** Required work **
Can you lay out everything in the records below, from the line containing "phylum: Arthropoda" down to the line containing "scientific name: Florinda coccinea" (both included), as a Markdown table with the columns Row and Line, leaving out blank lines?
>> begin Task inputs
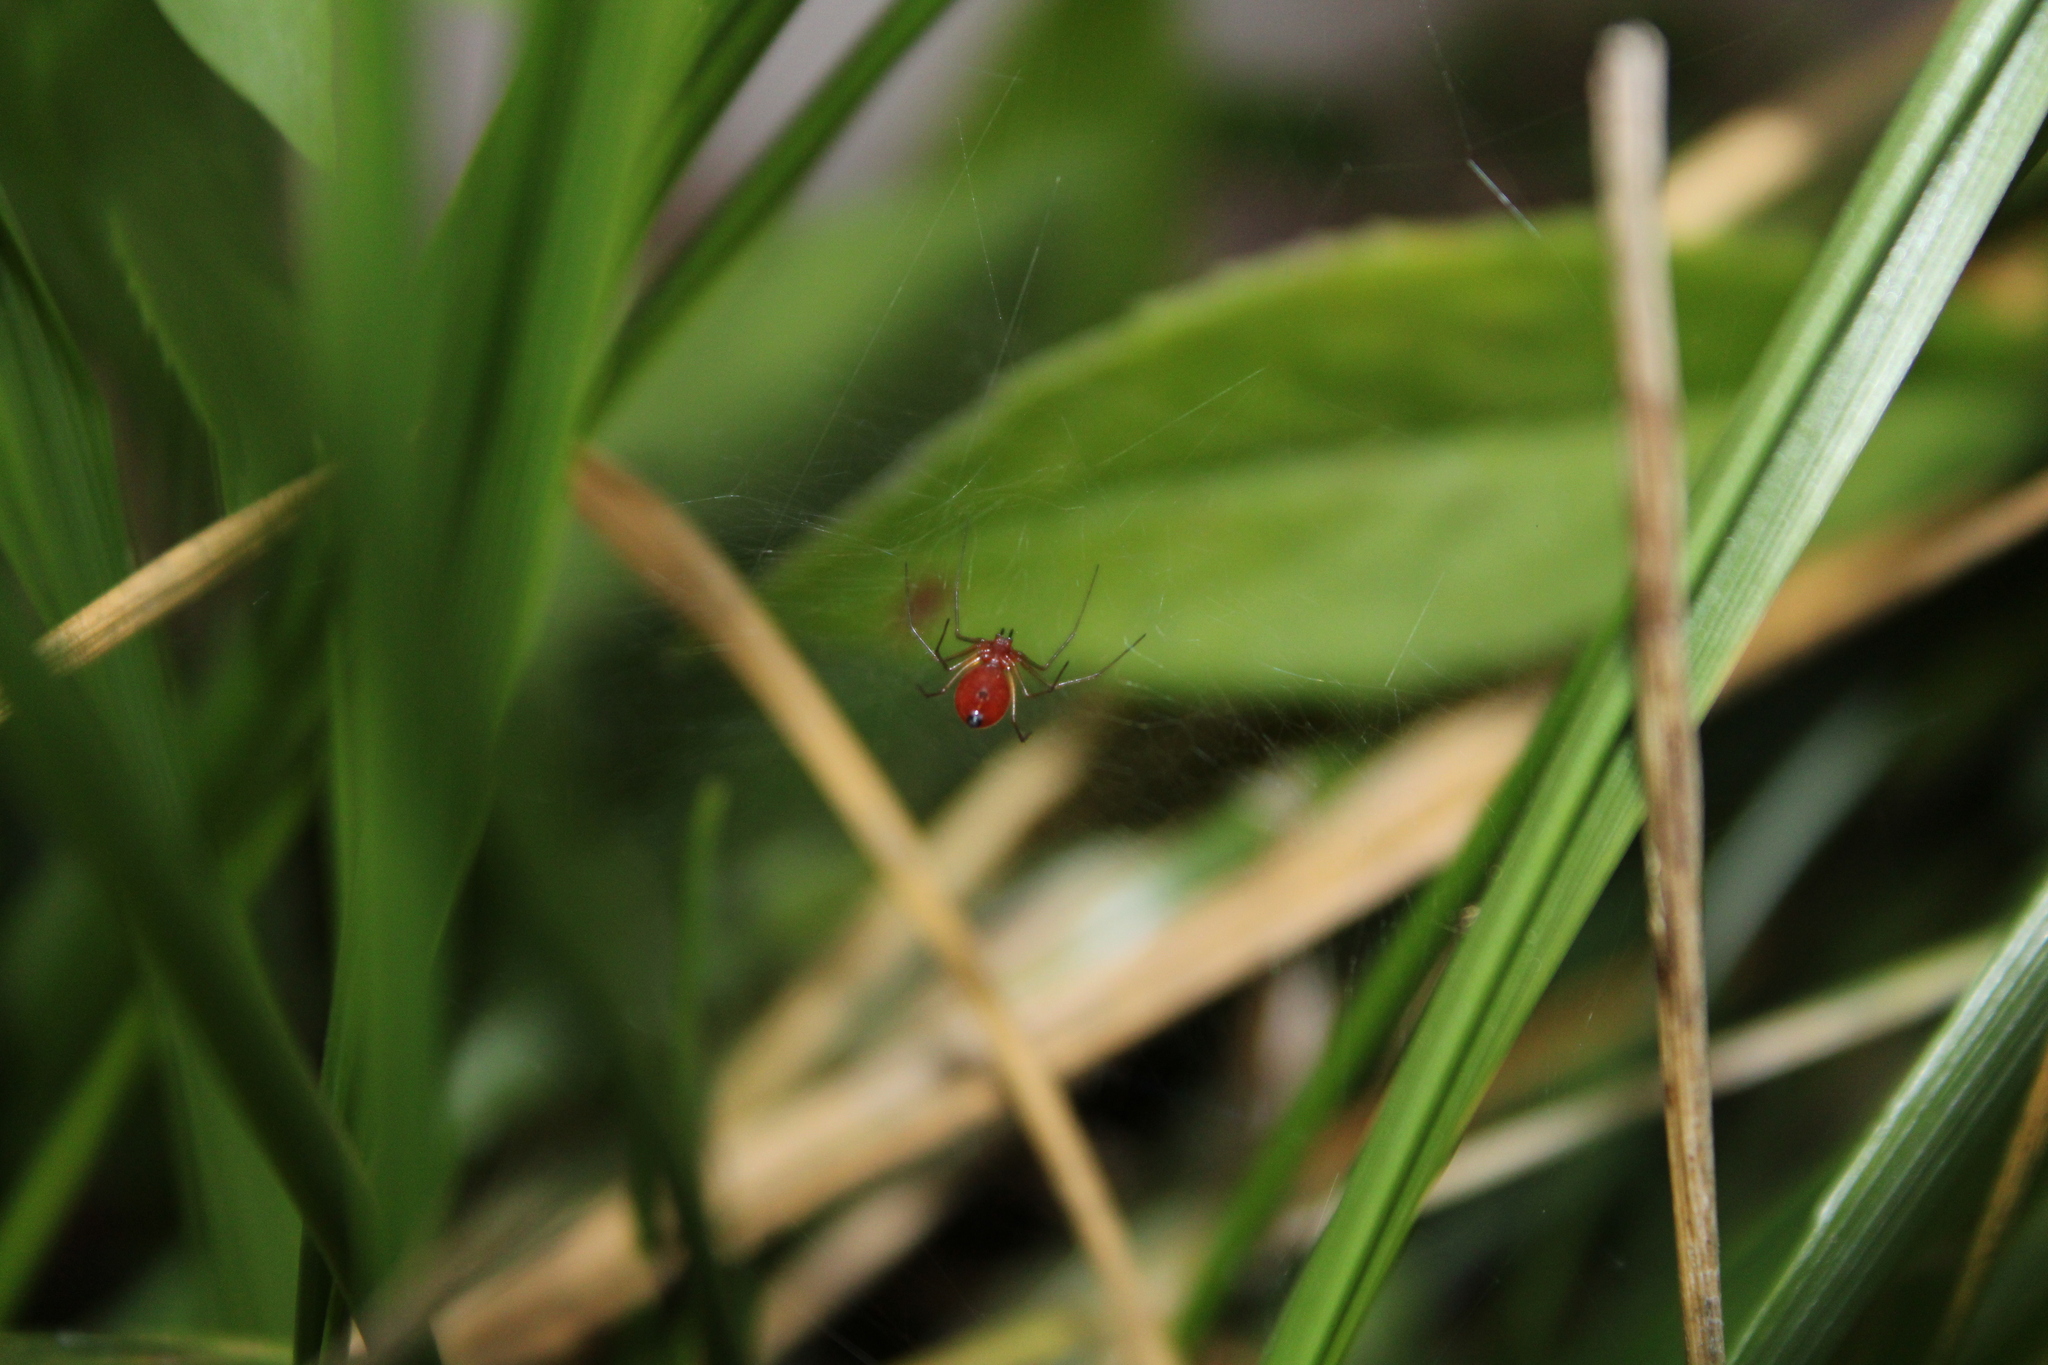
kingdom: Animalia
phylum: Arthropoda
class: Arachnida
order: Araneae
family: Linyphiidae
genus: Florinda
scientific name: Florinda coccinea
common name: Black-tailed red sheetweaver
>> end Task inputs
>> begin Task inputs
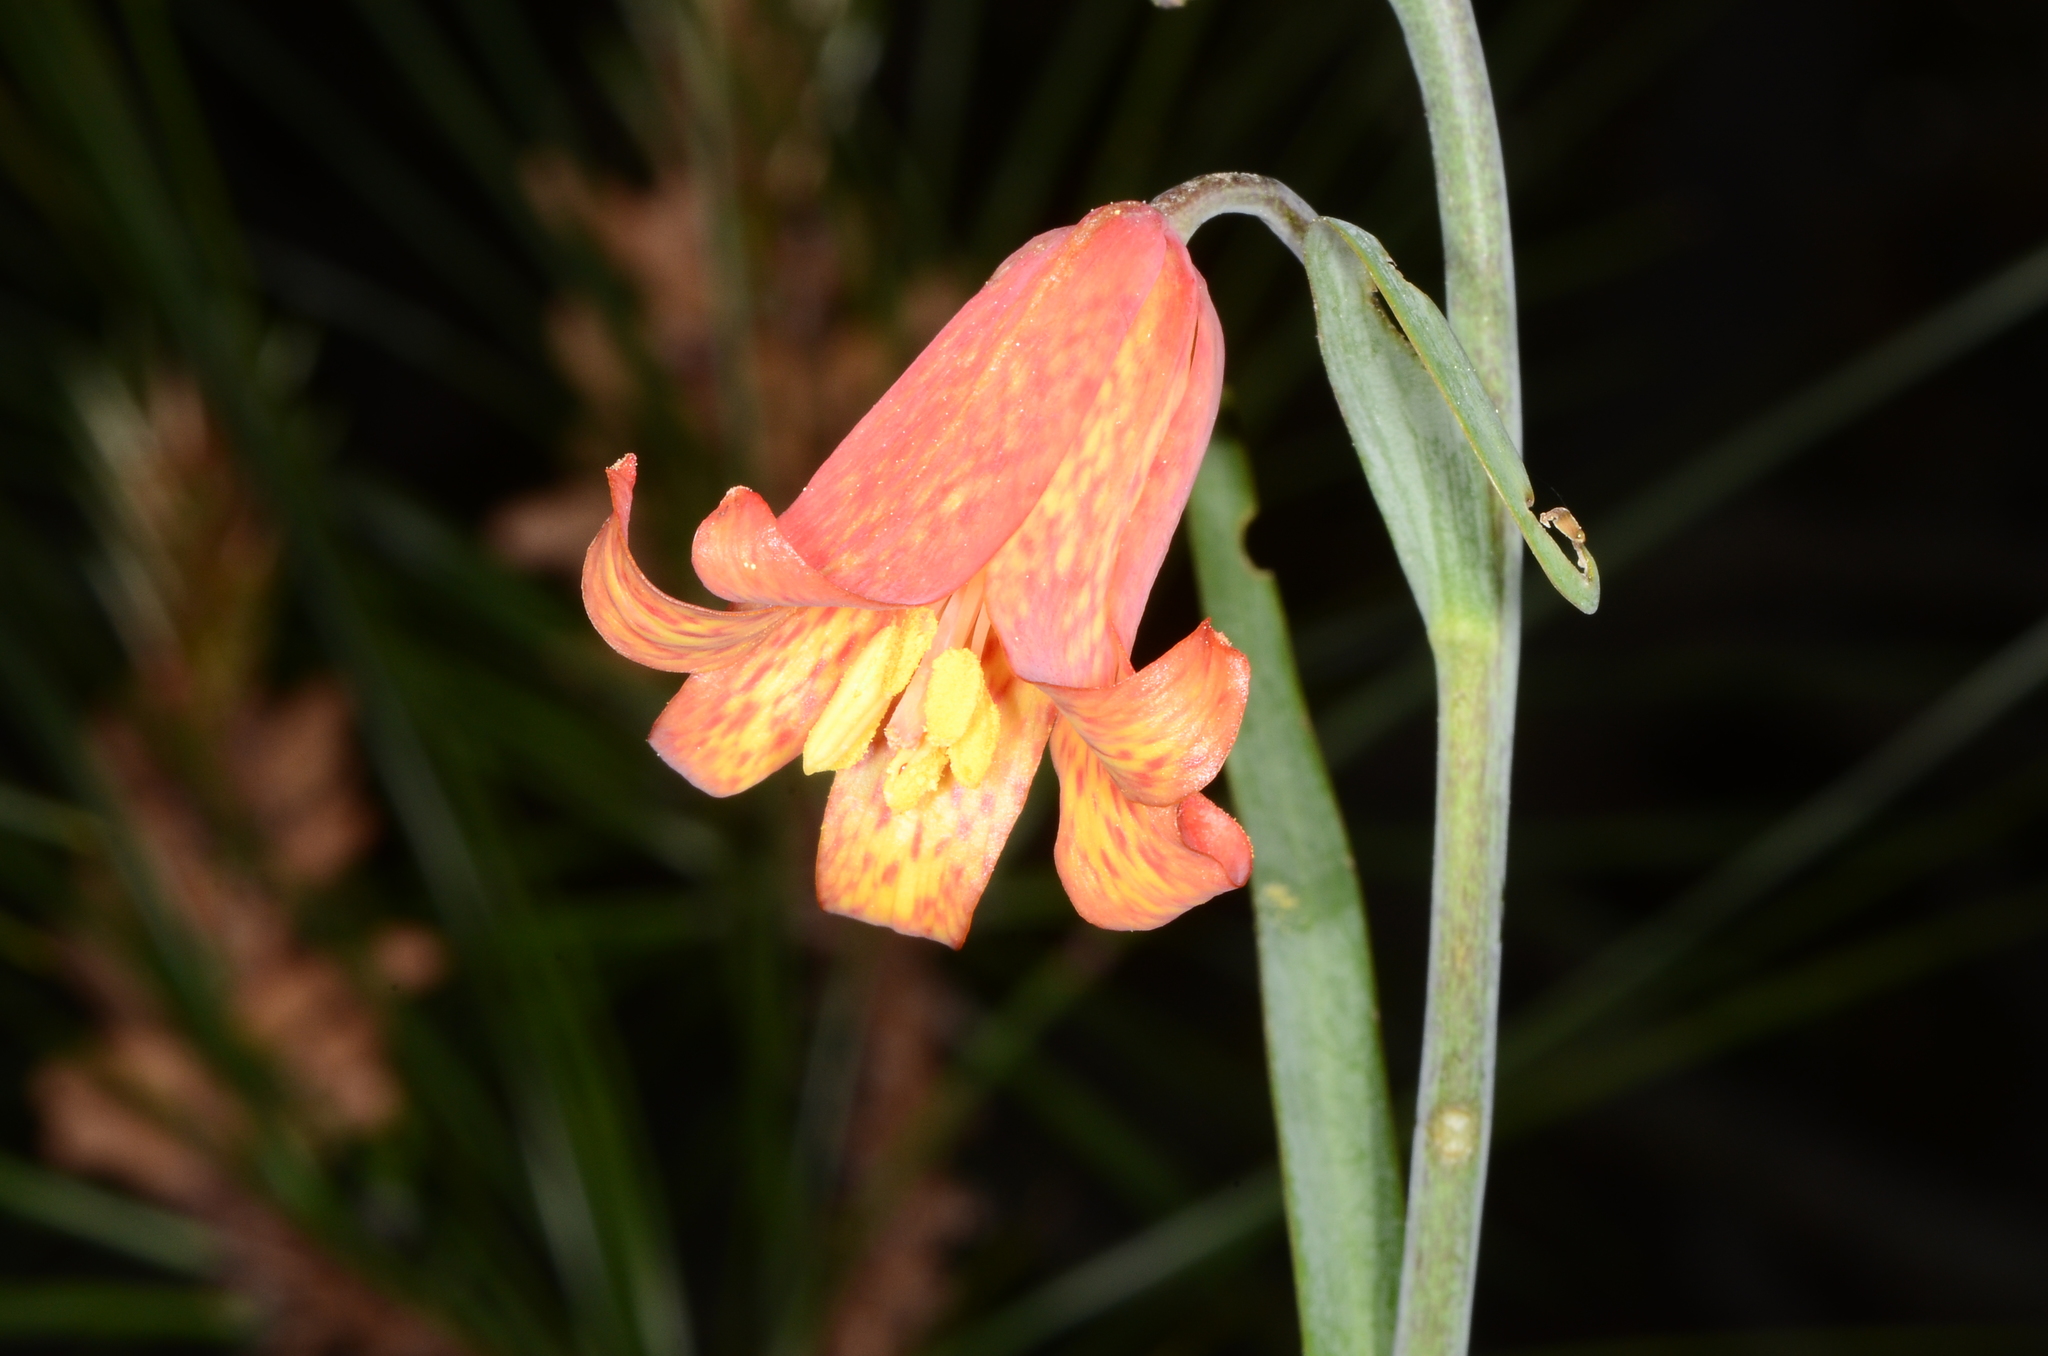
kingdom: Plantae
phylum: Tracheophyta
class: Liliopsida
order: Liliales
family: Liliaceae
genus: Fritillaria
>> end Task inputs
** Full output **
| Row | Line |
|---|---|
| 1 | phylum: Arthropoda |
| 2 | class: Arachnida |
| 3 | order: Araneae |
| 4 | family: Linyphiidae |
| 5 | genus: Florinda |
| 6 | scientific name: Florinda coccinea |